FPÖ-Kickl: Stronach hat Erneuerung Österreichs verhindert

Hätten die Wähler statt Stronach die FPÖ gestärkt, wäre Neuauflage von Rot-Schwarz verhindert worden

Wien (OTS) - "Frank Stronach kündigte an, das rot-schwarze System aufzubrechen und Österreich erneuern zu wollen. Mit seinem Weg in die Politik hat er das allerdings selbst verhindert", stellt FPÖ-Generalsekretär Herbert Kickl anlässlich der heutigen ORF-Pressestunde fest.
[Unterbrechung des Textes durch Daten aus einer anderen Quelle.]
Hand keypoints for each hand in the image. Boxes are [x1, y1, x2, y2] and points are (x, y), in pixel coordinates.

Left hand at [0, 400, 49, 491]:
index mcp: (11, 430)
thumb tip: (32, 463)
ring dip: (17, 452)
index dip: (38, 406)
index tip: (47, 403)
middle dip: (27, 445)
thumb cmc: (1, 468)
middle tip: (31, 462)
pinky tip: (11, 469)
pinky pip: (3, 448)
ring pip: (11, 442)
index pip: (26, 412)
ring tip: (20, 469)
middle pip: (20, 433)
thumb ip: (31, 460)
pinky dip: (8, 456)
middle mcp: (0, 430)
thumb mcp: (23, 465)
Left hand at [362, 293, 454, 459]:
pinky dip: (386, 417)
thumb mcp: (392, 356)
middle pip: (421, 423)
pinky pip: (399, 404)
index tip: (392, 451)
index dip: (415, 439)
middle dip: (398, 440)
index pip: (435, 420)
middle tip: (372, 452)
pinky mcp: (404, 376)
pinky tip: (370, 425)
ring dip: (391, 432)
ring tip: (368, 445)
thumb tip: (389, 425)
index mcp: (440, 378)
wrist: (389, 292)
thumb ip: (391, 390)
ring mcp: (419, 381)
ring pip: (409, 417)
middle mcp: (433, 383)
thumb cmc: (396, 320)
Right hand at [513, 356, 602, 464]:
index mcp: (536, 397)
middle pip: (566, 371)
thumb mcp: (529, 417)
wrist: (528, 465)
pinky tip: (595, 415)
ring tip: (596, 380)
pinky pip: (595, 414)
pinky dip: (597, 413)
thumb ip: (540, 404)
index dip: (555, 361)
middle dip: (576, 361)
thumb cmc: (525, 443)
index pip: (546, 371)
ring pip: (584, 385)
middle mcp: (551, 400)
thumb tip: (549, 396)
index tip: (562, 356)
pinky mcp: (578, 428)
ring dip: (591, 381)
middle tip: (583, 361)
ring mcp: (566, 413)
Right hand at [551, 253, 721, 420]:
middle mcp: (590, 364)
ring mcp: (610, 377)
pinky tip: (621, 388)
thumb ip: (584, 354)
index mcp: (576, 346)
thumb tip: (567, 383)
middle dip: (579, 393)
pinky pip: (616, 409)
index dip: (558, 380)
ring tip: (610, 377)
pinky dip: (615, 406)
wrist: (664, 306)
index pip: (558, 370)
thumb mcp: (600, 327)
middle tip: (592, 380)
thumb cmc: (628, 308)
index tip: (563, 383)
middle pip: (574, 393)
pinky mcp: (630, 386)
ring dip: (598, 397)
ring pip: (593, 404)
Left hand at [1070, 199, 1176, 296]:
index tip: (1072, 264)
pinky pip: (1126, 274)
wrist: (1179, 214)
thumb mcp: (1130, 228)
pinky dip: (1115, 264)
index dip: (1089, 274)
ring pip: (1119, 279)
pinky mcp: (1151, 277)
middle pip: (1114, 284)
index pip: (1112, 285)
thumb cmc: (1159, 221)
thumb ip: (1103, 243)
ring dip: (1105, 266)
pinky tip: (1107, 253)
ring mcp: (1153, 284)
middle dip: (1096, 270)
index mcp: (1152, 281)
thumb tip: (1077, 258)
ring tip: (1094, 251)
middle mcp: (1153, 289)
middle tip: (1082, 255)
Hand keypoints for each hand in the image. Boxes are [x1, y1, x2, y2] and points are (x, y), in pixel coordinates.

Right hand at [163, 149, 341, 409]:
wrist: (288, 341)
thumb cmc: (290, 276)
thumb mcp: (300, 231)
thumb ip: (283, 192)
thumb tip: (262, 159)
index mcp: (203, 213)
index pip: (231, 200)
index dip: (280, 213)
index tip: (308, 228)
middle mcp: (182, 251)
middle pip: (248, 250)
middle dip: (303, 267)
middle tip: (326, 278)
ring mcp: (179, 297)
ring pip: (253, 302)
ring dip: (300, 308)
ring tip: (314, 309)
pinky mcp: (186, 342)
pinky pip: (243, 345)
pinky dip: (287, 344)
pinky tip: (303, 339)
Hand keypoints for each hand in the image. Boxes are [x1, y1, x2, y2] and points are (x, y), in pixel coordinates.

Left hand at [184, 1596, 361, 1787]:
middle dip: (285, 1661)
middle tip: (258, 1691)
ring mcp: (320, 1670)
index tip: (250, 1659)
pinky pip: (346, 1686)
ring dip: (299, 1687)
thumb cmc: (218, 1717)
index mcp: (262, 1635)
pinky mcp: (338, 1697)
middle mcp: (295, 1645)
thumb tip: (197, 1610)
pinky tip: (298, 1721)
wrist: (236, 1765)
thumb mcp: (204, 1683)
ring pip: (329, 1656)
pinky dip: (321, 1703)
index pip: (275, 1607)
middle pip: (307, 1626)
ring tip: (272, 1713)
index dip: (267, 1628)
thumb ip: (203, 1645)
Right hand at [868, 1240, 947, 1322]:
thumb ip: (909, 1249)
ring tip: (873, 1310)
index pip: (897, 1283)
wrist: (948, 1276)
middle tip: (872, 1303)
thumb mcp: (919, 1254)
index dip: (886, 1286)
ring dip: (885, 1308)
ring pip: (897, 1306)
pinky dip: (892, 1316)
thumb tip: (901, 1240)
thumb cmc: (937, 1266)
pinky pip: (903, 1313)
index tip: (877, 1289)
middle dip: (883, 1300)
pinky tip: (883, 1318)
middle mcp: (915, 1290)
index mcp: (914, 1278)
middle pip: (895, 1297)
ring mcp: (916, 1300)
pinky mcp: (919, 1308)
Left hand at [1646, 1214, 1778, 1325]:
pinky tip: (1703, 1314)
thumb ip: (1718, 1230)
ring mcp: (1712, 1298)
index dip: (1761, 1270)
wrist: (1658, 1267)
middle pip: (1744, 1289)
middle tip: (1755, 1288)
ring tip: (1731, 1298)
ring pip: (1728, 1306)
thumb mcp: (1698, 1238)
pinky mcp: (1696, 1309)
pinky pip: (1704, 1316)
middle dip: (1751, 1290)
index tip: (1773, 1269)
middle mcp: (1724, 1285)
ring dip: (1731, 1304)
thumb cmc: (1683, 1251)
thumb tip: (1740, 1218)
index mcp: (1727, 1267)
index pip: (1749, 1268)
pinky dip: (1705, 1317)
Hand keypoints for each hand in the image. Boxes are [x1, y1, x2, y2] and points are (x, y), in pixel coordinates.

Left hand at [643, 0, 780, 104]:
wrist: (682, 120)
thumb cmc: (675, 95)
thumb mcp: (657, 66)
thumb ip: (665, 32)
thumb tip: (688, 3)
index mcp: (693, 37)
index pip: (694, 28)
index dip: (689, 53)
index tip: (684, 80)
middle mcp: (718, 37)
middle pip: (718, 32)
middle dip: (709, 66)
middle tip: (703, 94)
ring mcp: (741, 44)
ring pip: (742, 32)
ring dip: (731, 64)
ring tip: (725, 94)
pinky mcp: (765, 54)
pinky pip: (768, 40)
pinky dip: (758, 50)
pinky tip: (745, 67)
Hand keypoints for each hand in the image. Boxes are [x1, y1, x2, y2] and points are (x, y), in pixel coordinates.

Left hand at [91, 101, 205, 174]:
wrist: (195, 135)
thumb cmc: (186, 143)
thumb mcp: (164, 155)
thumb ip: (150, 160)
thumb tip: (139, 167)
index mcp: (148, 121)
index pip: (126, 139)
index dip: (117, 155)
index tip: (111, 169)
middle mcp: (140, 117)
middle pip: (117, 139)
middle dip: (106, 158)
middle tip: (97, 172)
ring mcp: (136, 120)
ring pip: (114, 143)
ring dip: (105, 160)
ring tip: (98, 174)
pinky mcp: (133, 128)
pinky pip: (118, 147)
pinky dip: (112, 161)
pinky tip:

Hätten die Wähler statt Stronach der FPÖ ihre Stimme gegeben, wären die Freiheitlichen, die unter HC Strache einen geradlinigen Weg gehen, bereits die Nummer 1. Und somit wäre auch die Neuauflage von Rot-Schwarz verhindert worden.

Stronach habe nicht nur die Wählerinnen und Wähler getäuscht, sondern auch die selbsternannten Experten von der Politik eindrucksvoll widerlegt. "Es war schon eine besondere Wendigkeit notwendig, wenn dieselben Experten oder Journalisten, wie etwa ein gewisser Armin Wolf, die nach den ersten TV-Auftritten Stronachs genau in dieser Performance die unglaubliche politische Sprengkraft Stronachs vor allem in Richtung FPÖ erkannt hatten, dann plötzlich der Meinung waren, die TV-Auftritte waren schuld am Desaster des Milliardärs" erinnerte Kickl. Jedenfalls habe sich gezeigt, dass erfolgreiche Politik mehr brauche, als ein paar Millionen Dollar an Spenden, ein paar karrieristische Überläufer, ein paar B- oder C-Promis und das Mantra-artige Wiederholen von Begriffen wie Wahrheit, Fairness und Transparenz, ohne sie in den eigenen Reihen auch nur ansatzweise mit Leben erfüllen zu können. Die Stronach-Partei ohne Stronach werde logischerweise dasselbe Schicksal erleiden, wie die BZÖ-Haider-Partei ohne Haider.

Unterm Strich blieben vom Stronach-Polit-Gastspiel viele zu Recht enttäuschte Wählerinnen und Wähler und eine weitere verlorene Periode für Österreich. "Die FPÖ lädt die ehemaligen Wählerinnen und Wähler von Frank Stronach ein, bei den kommenden Wahlgängen auf allen Ebenen die FPÖ zu unterstützen. Nur das garantiert eine Erneuerung Österreichs und durchkreuzt die Überlegungen von SPÖ und ÖVP, den Aufstieg der FPÖ durch immer neue politische Eintagsfliegen bremsen zu können. Ich wünsche Herrn Stronach privat für die Zukunft nur das Allerbeste. Dazu gehört auch die endgültige Einsicht, dass die Politik nicht sein Metier ist", schloss Kickl.